The reply should contain only the lines from the start of the records through the line with "भ्रष्टाचार, अनियमितता सम्बन्धी", reproduced verbatim and without pictures.

(Page images and extracted text)
┏━━

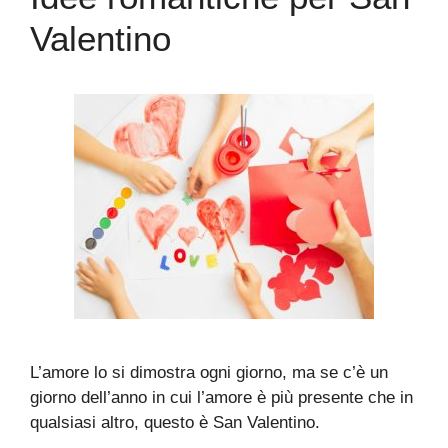
Valentino
L’amore lo si dimostra ogni giorno, ma se c’è un
giorno dell’anno in cui l’amore è più presente che in
qualsiasi altro, questo è San Valentino.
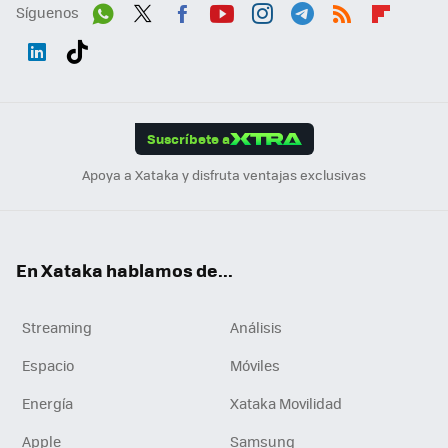
Síguenos
Wh
Twit
Fac
You
Inst
Tele
RSS
Flip
ats
ter
ebo
tub
agr
gra
boa
Link
Tikt
App
ok
e
am
m
rd
edI
ok
Suscríbete a
n
Apoya a Xataka y disfruta ventajas exclusivas
En Xataka hablamos de...
Streaming
Análisis
Espacio
Móviles
Energía
Xataka Movilidad
Apple
Samsung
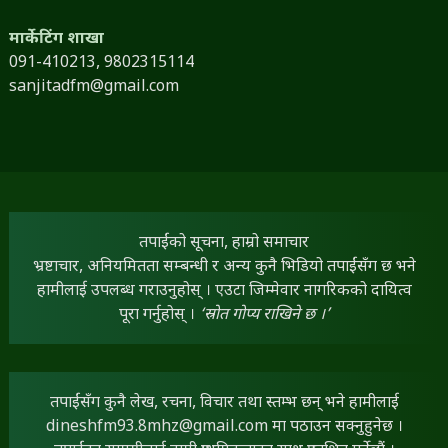
मार्केटिंग शाखा
091-410213,
9802315114
sanjitadfm@gmail.com
तपाईंको सूचना, हाम्रो समाचार
भ्रष्टाचार, अनियमितता सम्बन्धी र अन्य कुनै भिडियो तपाईंसँग छ भने
हामीलाई उपलब्ध गराउनुहोस् । एउटा जिम्मेवार नागरिकको दायित्व
पूरा गर्नुहोस् ।
‘स्रोत गोप्य राखिने छ ।’
तपाईंसँग कुनै लेख, रचना, विचार तथा स्तम्भ छन् भने हामीलाई
dineshfm93.8mhz@gmail.com
मा पठाउन सक्नुहुनेछ ।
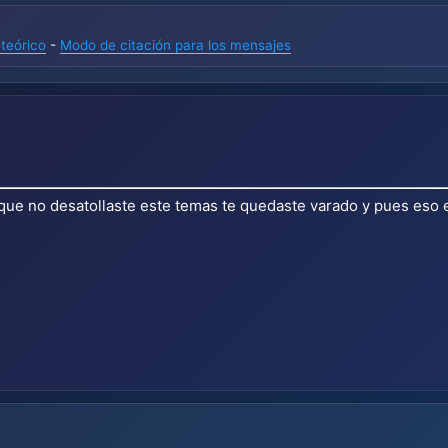
teórico
-
Modo de citación para los mensajes
que no desatollaste este temas te quedaste varado y pues eso e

┗━━

SOLUTION TO THIS PROBLEM:
Valentino
L’amore lo si dimostra ogni giorno, ma se c’è un
giorno dell’anno in cui l’amore è più presente che in
qualsiasi altro, questo è San Valentino.
Síguenos
Wh
Twit
Fac
You
Inst
Tele
RSS
Flip
ats
ter
ebo
tub
agr
gra
boa
Link
Tikt
App
ok
e
am
m
rd
edI
ok
Suscríbete a
n
Apoya a Xataka y disfruta ventajas exclusivas
En Xataka hablamos de...
Streaming
Análisis
Espacio
Móviles
Energía
Xataka Movilidad
Apple
Samsung
मार्केटिंग शाखा
091-410213,
9802315114
sanjitadfm@gmail.com
तपाईंको सूचना, हाम्रो समाचार
भ्रष्टाचार, अनियमितता सम्बन्धी र अन्य कुनै भिडियो तपाईंसँग छ भने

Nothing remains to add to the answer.